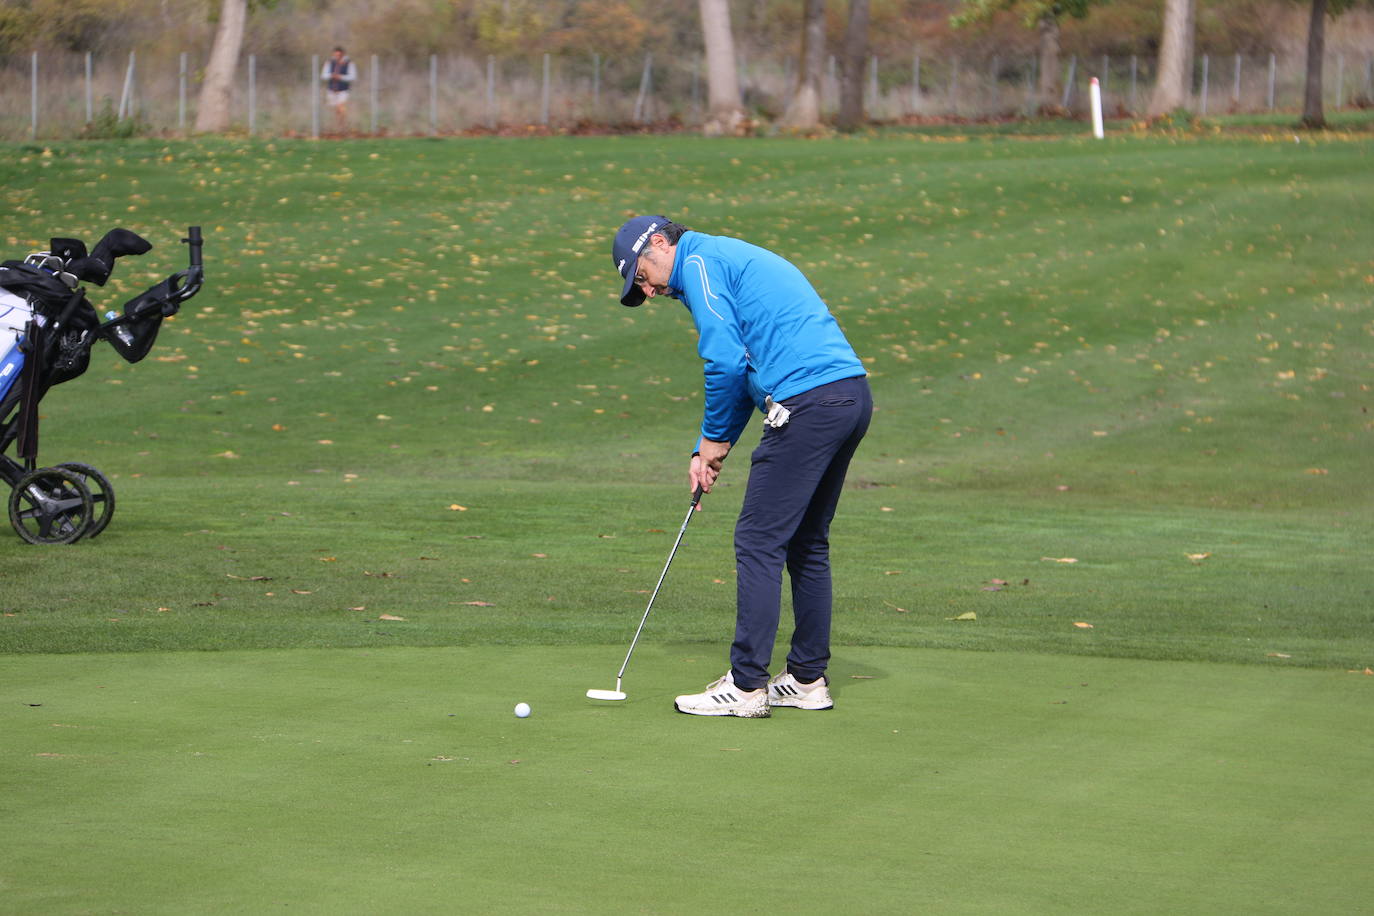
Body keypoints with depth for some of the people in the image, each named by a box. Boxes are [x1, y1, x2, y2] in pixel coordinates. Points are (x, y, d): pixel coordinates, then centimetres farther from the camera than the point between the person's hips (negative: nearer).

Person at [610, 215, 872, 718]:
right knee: (807, 543, 16)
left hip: (807, 405, -10)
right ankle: (808, 679, 20)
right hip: (853, 395, 10)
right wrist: (710, 449, 21)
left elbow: (727, 363, -12)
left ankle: (747, 686, -3)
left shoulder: (699, 263, -2)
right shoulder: (735, 259, 28)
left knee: (759, 543, -5)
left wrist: (715, 438, 2)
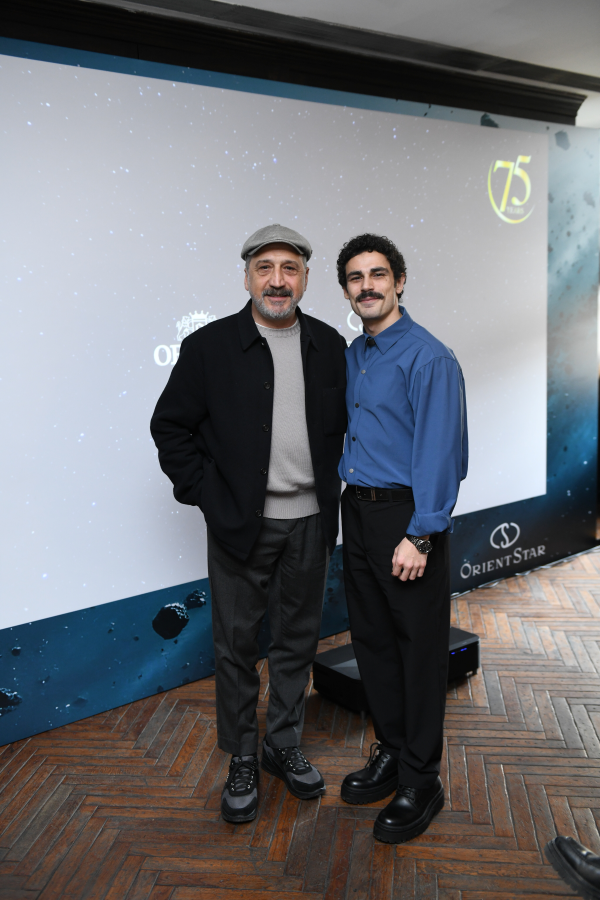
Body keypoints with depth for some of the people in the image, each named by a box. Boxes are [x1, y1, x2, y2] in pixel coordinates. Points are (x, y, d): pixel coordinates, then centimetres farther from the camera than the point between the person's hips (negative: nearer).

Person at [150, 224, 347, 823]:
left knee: (296, 639, 14)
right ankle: (241, 760, 26)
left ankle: (284, 746, 33)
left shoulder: (329, 346, 4)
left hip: (309, 523, 3)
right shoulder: (208, 347, -6)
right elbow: (170, 427, -3)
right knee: (237, 644, 8)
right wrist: (208, 496, -9)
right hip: (240, 523, -3)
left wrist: (331, 487, 5)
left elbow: (343, 424, 14)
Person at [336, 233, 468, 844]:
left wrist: (419, 536, -21)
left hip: (407, 517, -8)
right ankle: (390, 753, 32)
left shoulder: (428, 357, -12)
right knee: (372, 639, 15)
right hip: (357, 512, 8)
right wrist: (350, 504, 10)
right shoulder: (352, 356, 12)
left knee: (419, 648, 3)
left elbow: (438, 451, -17)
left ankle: (421, 781, 18)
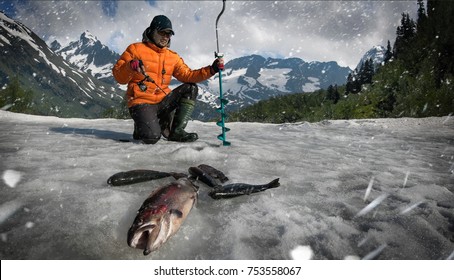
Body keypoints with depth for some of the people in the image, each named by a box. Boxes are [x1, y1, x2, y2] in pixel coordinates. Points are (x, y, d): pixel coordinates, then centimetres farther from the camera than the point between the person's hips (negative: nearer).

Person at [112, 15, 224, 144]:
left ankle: (176, 130, -9)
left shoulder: (173, 57, 14)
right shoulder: (136, 49, 1)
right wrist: (130, 66, -25)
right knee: (152, 137, -30)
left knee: (191, 88, -9)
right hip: (142, 102, -5)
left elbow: (188, 75, 2)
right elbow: (119, 77, -3)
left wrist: (211, 69, -10)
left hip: (163, 102, 6)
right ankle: (142, 127, 11)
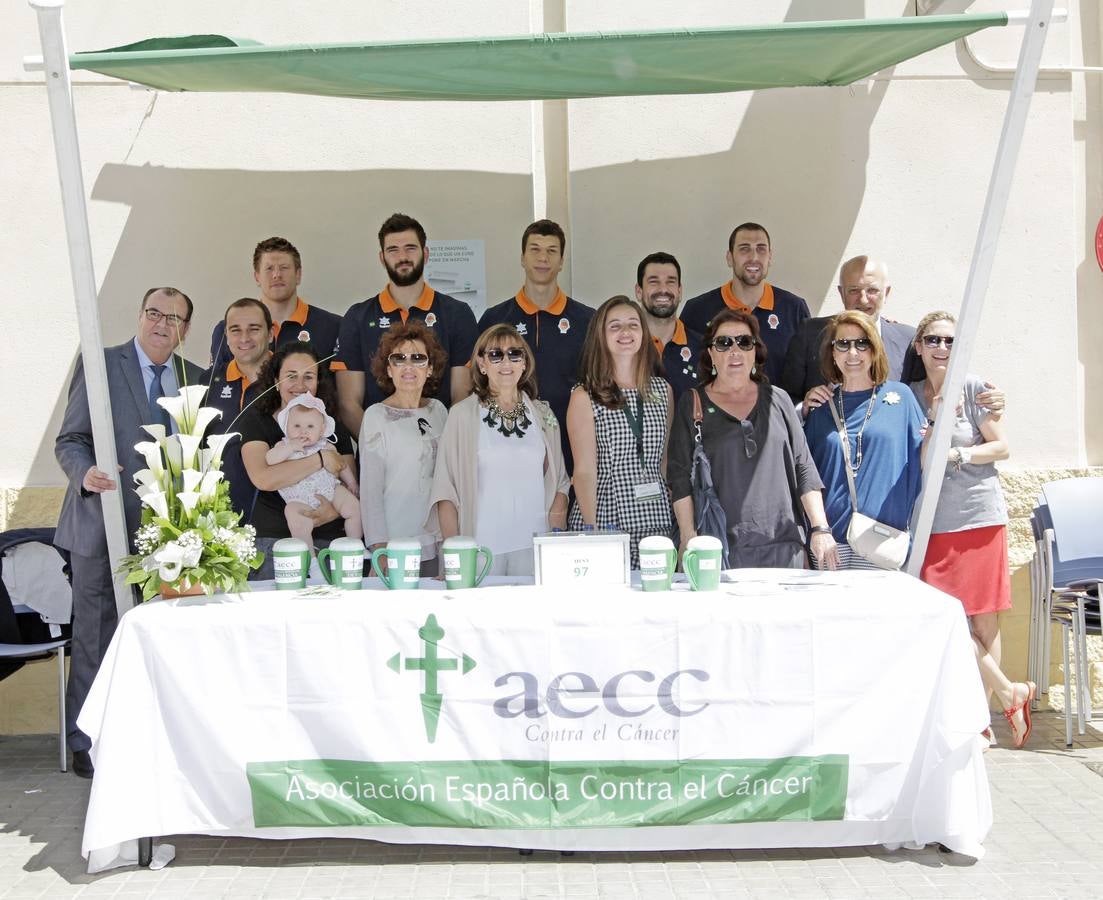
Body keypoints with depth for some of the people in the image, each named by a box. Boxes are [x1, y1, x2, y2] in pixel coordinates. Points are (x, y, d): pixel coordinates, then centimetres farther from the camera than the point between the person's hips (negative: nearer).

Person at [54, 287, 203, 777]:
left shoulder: (195, 378, 10)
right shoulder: (100, 364, -2)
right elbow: (69, 441, -3)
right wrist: (85, 472, -24)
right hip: (104, 525, -4)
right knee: (95, 636, 3)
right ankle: (86, 744, 16)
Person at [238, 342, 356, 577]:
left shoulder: (333, 427, 11)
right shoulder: (256, 420, 3)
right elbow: (262, 478, -14)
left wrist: (336, 510, -15)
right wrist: (321, 459, -14)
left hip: (328, 538, 2)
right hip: (272, 538, -2)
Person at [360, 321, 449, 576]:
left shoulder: (438, 410, 8)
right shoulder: (377, 415, -6)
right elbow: (370, 488, -8)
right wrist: (379, 547, -14)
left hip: (439, 541, 4)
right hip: (396, 545, -4)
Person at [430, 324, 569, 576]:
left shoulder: (543, 414, 10)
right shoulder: (462, 414, 0)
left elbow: (559, 481, 12)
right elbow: (446, 489, -1)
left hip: (534, 545, 3)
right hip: (480, 544, -2)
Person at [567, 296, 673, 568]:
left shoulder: (663, 391, 10)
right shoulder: (585, 397, -3)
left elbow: (666, 461, 14)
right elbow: (584, 472, -8)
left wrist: (678, 519, 6)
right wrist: (592, 531, -15)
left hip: (657, 521, 4)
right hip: (606, 518, -4)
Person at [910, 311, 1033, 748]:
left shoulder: (974, 388, -1)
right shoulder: (912, 395, 7)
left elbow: (1001, 447, -1)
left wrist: (956, 455, -13)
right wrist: (938, 416, -7)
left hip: (980, 515, -3)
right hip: (933, 520, 3)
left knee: (984, 617, 1)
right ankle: (1009, 692, 12)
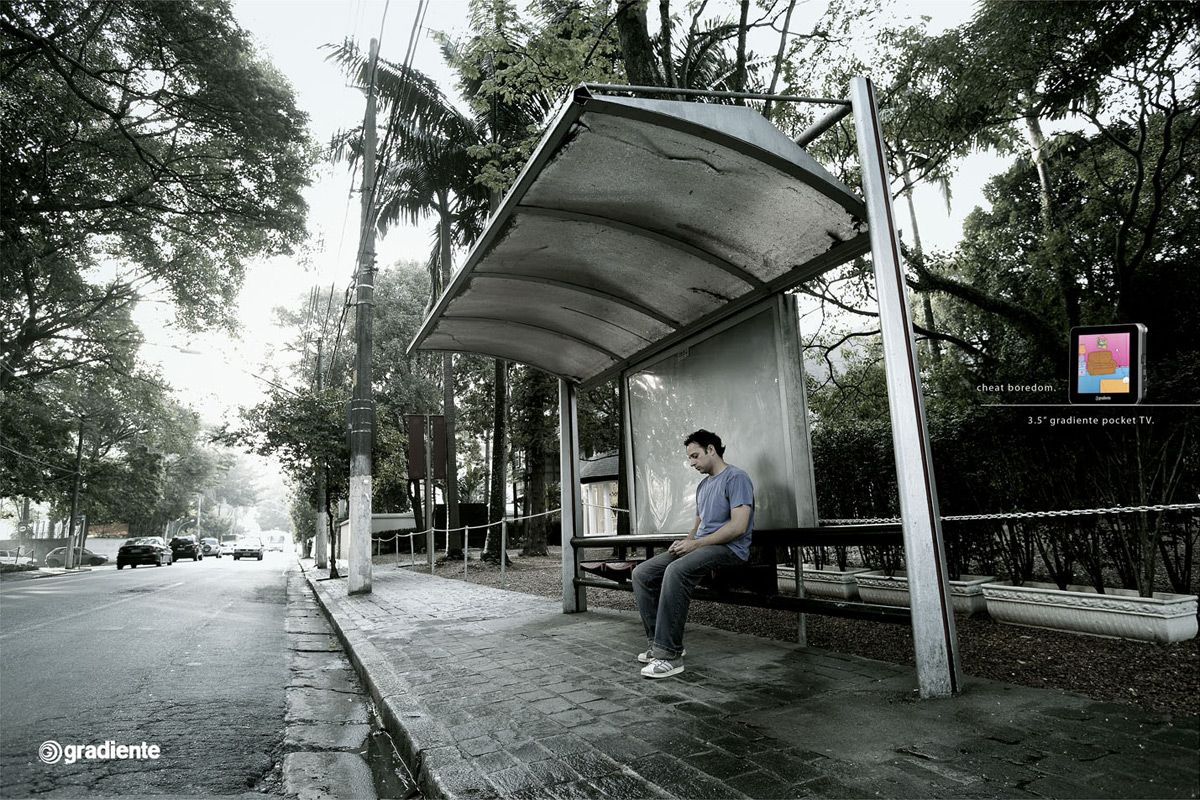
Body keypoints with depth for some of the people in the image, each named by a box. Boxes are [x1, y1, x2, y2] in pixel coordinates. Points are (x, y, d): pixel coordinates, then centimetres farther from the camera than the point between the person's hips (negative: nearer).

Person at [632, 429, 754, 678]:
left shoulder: (736, 478, -7)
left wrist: (695, 544, -16)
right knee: (642, 573, -6)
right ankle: (658, 642, -5)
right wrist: (685, 542, 3)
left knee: (676, 570, -36)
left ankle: (670, 654, -32)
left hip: (729, 548, -9)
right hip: (700, 546, 9)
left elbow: (739, 526, -18)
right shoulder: (703, 485, 23)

⁂

— Exercise details —
Put every line of the records above into a Markdown table with two columns, No. and Text, numbering the rows in order. Skip blank lines and leave out the pictures.

— Written response —
| No. | Text |
|---|---|
| 1 | Body keypoints with depth for some of the people in the image, each named by a box. Boxes are [x1, y1, x2, y2] in pixel coordinates. Points are (x, y, d): pixel coordinates, then centimetres farther from the camera than the point between the person's hips (negative: nearer). |
| 2 | Person at [610, 215, 872, 718]: |
| 3 | right knee: (807, 543, 16) |
| 4 | left hip: (807, 405, -10) |
| 5 | right ankle: (808, 679, 20) |
| 6 | right hip: (853, 395, 10) |
| 7 | right wrist: (710, 449, 21) |
| 8 | left elbow: (727, 363, -12) |
| 9 | left ankle: (747, 686, -3) |
| 10 | left shoulder: (699, 263, -2) |
| 11 | right shoulder: (735, 259, 28) |
| 12 | left knee: (759, 543, -5) |
| 13 | left wrist: (715, 438, 2) |
| 14 | Body keypoints with depth for some of the people in the image, each named by a box. Boxes are [x1, y1, x2, y2] in pixel coordinates. Points are (x, y, d): pixel coordinates, then centimetres farther from the camera than the point between the person's hips (negative: nearer). |
| 15 | Person at [150, 224, 347, 823]: |
| 16 | left knee: (296, 639, 14) |
| 17 | right ankle: (241, 760, 26) |
| 18 | left ankle: (284, 746, 33) |
| 19 | left shoulder: (329, 346, 4) |
| 20 | left hip: (309, 523, 3) |
| 21 | right shoulder: (208, 347, -6) |
| 22 | right elbow: (170, 427, -3) |
| 23 | right knee: (237, 644, 8) |
| 24 | right wrist: (208, 496, -9) |
| 25 | right hip: (240, 523, -3) |
| 26 | left wrist: (331, 487, 5) |
| 27 | left elbow: (343, 424, 14) |
| 28 | Person at [336, 233, 468, 844]: |
| 29 | left wrist: (419, 536, -21) |
| 30 | left hip: (407, 517, -8) |
| 31 | right ankle: (390, 753, 32) |
| 32 | left shoulder: (428, 357, -12) |
| 33 | right knee: (372, 639, 15) |
| 34 | right hip: (357, 512, 8) |
| 35 | right wrist: (350, 504, 10) |
| 36 | right shoulder: (352, 356, 12) |
| 37 | left knee: (419, 648, 3) |
| 38 | left elbow: (438, 451, -17) |
| 39 | left ankle: (421, 781, 18) |
| 40 | Body keypoints with depth for some of the people in the image, each named by a box. Boxes are [x1, y1, x2, y2] in pixel coordinates. Points are (x, y, d): pixel coordinates, then centimetres farther from the camera than the point between the person's hips (negative: nearer). |
| 41 | Person at [112, 15, 224, 144]: |
| 42 | left ankle: (176, 130, -9) |
| 43 | left shoulder: (173, 57, 14) |
| 44 | right shoulder: (136, 49, 1) |
| 45 | right wrist: (130, 66, -25) |
| 46 | right knee: (152, 137, -30) |
| 47 | left knee: (191, 88, -9) |
| 48 | right hip: (142, 102, -5) |
| 49 | left elbow: (188, 75, 2) |
| 50 | right elbow: (119, 77, -3) |
| 51 | left wrist: (211, 69, -10) |
| 52 | left hip: (163, 102, 6) |
| 53 | right ankle: (142, 127, 11) |
| 54 | Body keypoints with depth for some of the people in the image, each named by a box. Boxes are [x1, y1, x2, y2] in pixel coordinates. Points are (x, y, d): pixel coordinates, then centimetres farther from the camera than the point between the person's hips (negative: nearer). |
| 55 | Person at [54, 287, 203, 777]: |
| 56 | left shoulder: (195, 378, 10) |
| 57 | right shoulder: (100, 364, -2) |
| 58 | right elbow: (69, 441, -3) |
| 59 | right wrist: (85, 472, -24) |
| 60 | right hip: (104, 525, -4) |
| 61 | right knee: (95, 636, 3) |
| 62 | right ankle: (86, 744, 16) |
| 63 | Person at [238, 342, 356, 577]: |
| 64 | left shoulder: (333, 427, 11) |
| 65 | right shoulder: (256, 420, 3) |
| 66 | right elbow: (262, 478, -14) |
| 67 | left wrist: (336, 510, -15) |
| 68 | right wrist: (321, 459, -14) |
| 69 | left hip: (328, 538, 2) |
| 70 | right hip: (272, 538, -2) |
| 71 | Person at [360, 321, 449, 576]: |
| 72 | left shoulder: (438, 410, 8) |
| 73 | right shoulder: (377, 415, -6) |
| 74 | right elbow: (370, 488, -8) |
| 75 | right wrist: (379, 547, -14) |
| 76 | left hip: (439, 541, 4) |
| 77 | right hip: (396, 545, -4) |
| 78 | Person at [430, 324, 569, 576]: |
| 79 | left shoulder: (543, 414, 10) |
| 80 | right shoulder: (462, 414, 0) |
| 81 | left elbow: (559, 481, 12) |
| 82 | right elbow: (446, 489, -1) |
| 83 | left hip: (534, 545, 3) |
| 84 | right hip: (480, 544, -2) |
| 85 | Person at [567, 296, 673, 568]: |
| 86 | left shoulder: (663, 391, 10) |
| 87 | right shoulder: (585, 397, -3) |
| 88 | left elbow: (666, 461, 14) |
| 89 | right elbow: (584, 472, -8) |
| 90 | left wrist: (678, 519, 6) |
| 91 | right wrist: (592, 531, -15) |
| 92 | left hip: (657, 521, 4) |
| 93 | right hip: (606, 518, -4) |
| 94 | Person at [910, 311, 1033, 748]: |
| 95 | left shoulder: (974, 388, -1) |
| 96 | right shoulder: (912, 395, 7) |
| 97 | left elbow: (1001, 447, -1) |
| 98 | left wrist: (956, 455, -13) |
| 99 | right wrist: (938, 416, -7) |
| 100 | left hip: (980, 515, -3) |
| 101 | right hip: (933, 520, 3) |
| 102 | left knee: (984, 617, 1) |
| 103 | right ankle: (1009, 692, 12) |
| 104 | Body keypoints with depth for some of the people in the image, each named by a box. Boxes are [x1, y1, x2, y2] in pixel coordinates. Points are (x, y, d): pixel coordinates, then centimetres farther from the camera than the point between the person's hips (negative: nearer). |
| 105 | Person at [632, 429, 754, 678]: |
| 106 | left shoulder: (736, 478, -7) |
| 107 | left wrist: (695, 544, -16) |
| 108 | right knee: (642, 573, -6) |
| 109 | right ankle: (658, 642, -5) |
| 110 | right wrist: (685, 542, 3) |
| 111 | left knee: (676, 570, -36) |
| 112 | left ankle: (670, 654, -32) |
| 113 | left hip: (729, 548, -9) |
| 114 | right hip: (700, 546, 9) |
| 115 | left elbow: (739, 526, -18) |
| 116 | right shoulder: (703, 485, 23) |